Babylon 5 was an historically important show.  Have you ever had someone tell you that you should really be watching some show, but you can't bring yourself to do it because it is three seasons in, and the time commitment of starting a show is bad enough, and there's no way in hell you can find the time to go back and catch up on the previous two seasons?  Yes.  Yes, you have.  There was a time when you didn't need to have seen the previous two seasons.  That was the time pre-Babylon 5.  It was the first series planned out in advance.  Five seasons, with a single story arc, planned out in advance, with the glitch that expectations of cancelation led to seasons 4 and 5 being condensed into season 4, and then a fifth season tacked on with.. stuff in it.  In other words, Babylon 5 really did change television.

That doesn't mean it was Breaking Bad-level quality (although Breaking Bad once referenced it, possibly because Bryan Cranston had a bit part in an episode of B5).  The dialog sucked, most of the actors couldn't act their way out of a paper bag, stand-alone episodes were paint-by-numbers sci-fi cliches, and the special effects just look really cheesy now, as is often the case with anything that attempts to look futuristic on a tv budget, decades later.  Yes, I'm really making the sale here.  But, the ideas, the mythology... there's great stuff there, and it did raise the bar.

So, what's the story, and why am I writing a series of posts about it?  A few centuries in the future, Earth is one of a bunch of space-faring civilizations that are constantly either at or near war with each other.  The title of the show comes from a space station built as a neutral ground for meeting to not go to war.  Yeah, that doesn't work so well, as you can expect.

The background mythology is that the original space-faring civilizations, known as "the first ones," were the first beings in the galaxy to achieve sentience.  Most of them left the galaxy because they got bored, or something, but two stayed to influence the development of the younger races (that'd be us, and the other civilizations you see in the series).  The "first ones" that are involved in the show are the Vorlons, and a race whose name we don't know, but that get called "the shadows."  The Vorlons believe in advancement through order, and the shadows believe in evolution through war and chaos.  So, the shadows go around manipulating the younger space-faring civilizations into starting wars, and the Vorlons help the ones whom they see as orderly, and everything that happens is basically the Vorlons and the shadows playing games with the younger races.  That's the mythology.

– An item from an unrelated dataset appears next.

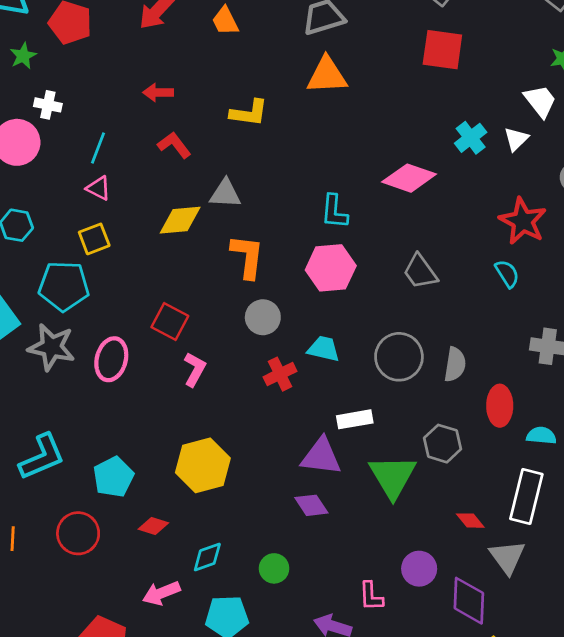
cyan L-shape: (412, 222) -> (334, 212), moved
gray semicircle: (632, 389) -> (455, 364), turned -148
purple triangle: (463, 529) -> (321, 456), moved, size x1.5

That's not exactly what's important for my purposes here.  Were I to go on some conspiratorial rant, that would be fodder for one, but what was particularly interesting about how Babylon 5 structured itself was that it put humans at the center, of course, but Earth wasn't the heroic center.  After a cast change, the main hero of the show was John Sheridan (although give me G'Kar any day!), but Earth wound up being the bad guys.  They were controlled by the shadows.  It was an interesting perspective that you don't normally get in this kind of thing.  Why?  Short answer:  It can happen here.  That was the point.  Sinclair Lewis.

And that's where I'm going with this series.  Babylon 5 was told from the perspective of the space station, but so much of the interesting political commentary was about what was happening on Earth.  Using science fiction to comment on politics is neither new nor shocking, and frankly, much of the commentary in Babylon 5 was rather ham-handed.  That's part of what makes it disturbing how prophetic some of it is, 20 years later.  So, there's the background.  More to come, with interruptions, obviously.  We'll see where this series goes.  Straczynski had Babylon 5 planned out from the beginning, but I'm going to improvise more because, well, that's what I do.